WHAT THE EXERCISE ASKS.
Nothing but the lines from the first line of the records through the line with "Tilikauden tulos (tuhatta €)" should be output, exactly as written and free of pictures.

RECORDS FOR PROCESSING.
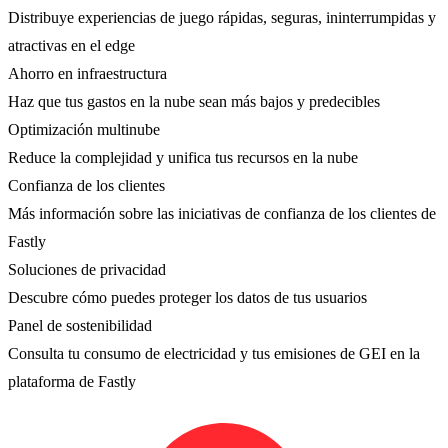
Distribuye experiencias de juego rápidas, seguras, ininterrumpidas y
atractivas en el edge
Ahorro en infraestructura
Haz que tus gastos en la nube sean más bajos y predecibles
Optimización multinube
Reduce la complejidad y unifica tus recursos en la nube
Confianza de los clientes
Más información sobre las iniciativas de confianza de los clientes de
Fastly
Soluciones de privacidad
Descubre cómo puedes proteger los datos de tus usuarios
Panel de sostenibilidad
Consulta tu consumo de electricidad y tus emisiones de GEI en la
plataforma de Fastly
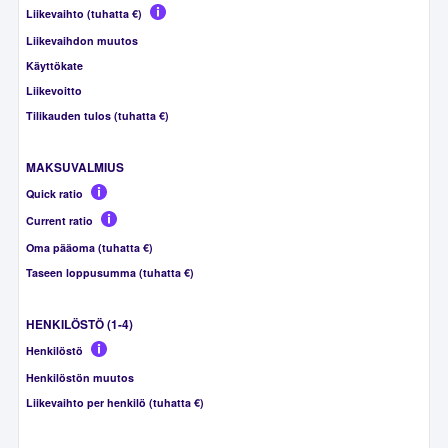
Liikevaihto (tuhatta €)
Liikevaihdon muutos
Käyttökate
Liikevoitto
Tilikauden tulos (tuhatta €)
MAKSUVALMIUS
Quick ratio
Current ratio
Oma pääoma (tuhatta €)
Taseen loppusumma (tuhatta €)
HENKILÖSTÖ (1-4)
Henkilöstö
Henkilöstön muutos
Liikevaihto per henkilö (tuhatta €)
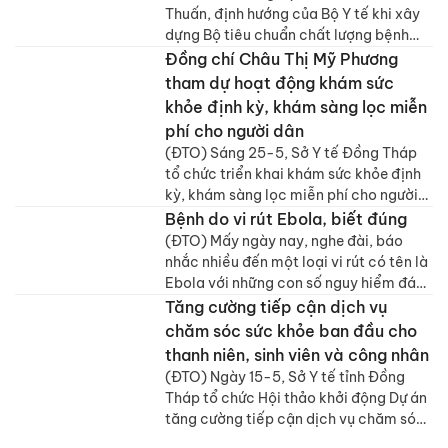
Thuấn, định hướng của Bộ Y tế khi xây
dựng Bộ tiêu chuẩn chất lượng bệnh
viện nâng cao, trên cơ sở kế thừa thực
Đồng chí Châu Thị Mỹ Phương
tiễn của Việt Nam, tiếp thu có chọn lọc
tham dự hoạt động khám sức
các chuẩn mực quốc tế, trong đó có
khỏe định kỳ, khám sàng lọc miễn
JCI, nhưng không sao chép máy móc.
phí cho người dân
(ĐTO) Sáng 25-5, Sở Y tế Đồng Tháp
tổ chức triển khai khám sức khỏe định
kỳ, khám sàng lọc miễn phí cho người
dân trên địa bàn tỉnh Đồng Tháp năm
Bệnh do vi rút Ebola, biết đúng
2026.
(ĐTO) Mấy ngày nay, nghe đài, báo
nhắc nhiều đến một loại vi rút có tên là
Ebola với những con số nguy hiểm đáng
sợ, chắc hẳn nhiều bà con mình cũng
Tăng cường tiếp cận dịch vụ
thấy lo lo. Nhưng nếu “biết người biết
chăm sóc sức khỏe ban đầu cho
ta, trăm trận trăm thắng”. Bất kỳ căn
thanh niên, sinh viên và công nhân
bệnh nào cũng vậy, dù tính chất của nó
(ĐTO) Ngày 15-5, Sở Y tế tỉnh Đồng
có nguy hiểm đến đâu, một khi mình đã
Tháp tổ chức Hội thảo khởi động Dự án
hiểu rõ ngọn ngành về nó thì việc phòng
tăng cường tiếp cận dịch vụ chăm sóc
ngừa sẽ trở nên rất đơn giản và hiệu
sức khỏe ban đầu cho thanh niên, sinh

WRITTEN ANSWER.
Distribuye experiencias de juego rápidas, seguras, ininterrumpidas y
atractivas en el edge
Ahorro en infraestructura
Haz que tus gastos en la nube sean más bajos y predecibles
Optimización multinube
Reduce la complejidad y unifica tus recursos en la nube
Confianza de los clientes
Más información sobre las iniciativas de confianza de los clientes de
Fastly
Soluciones de privacidad
Descubre cómo puedes proteger los datos de tus usuarios
Panel de sostenibilidad
Consulta tu consumo de electricidad y tus emisiones de GEI en la
plataforma de Fastly
Liikevaihto (tuhatta €)
Liikevaihdon muutos
Käyttökate
Liikevoitto
Tilikauden tulos (tuhatta €)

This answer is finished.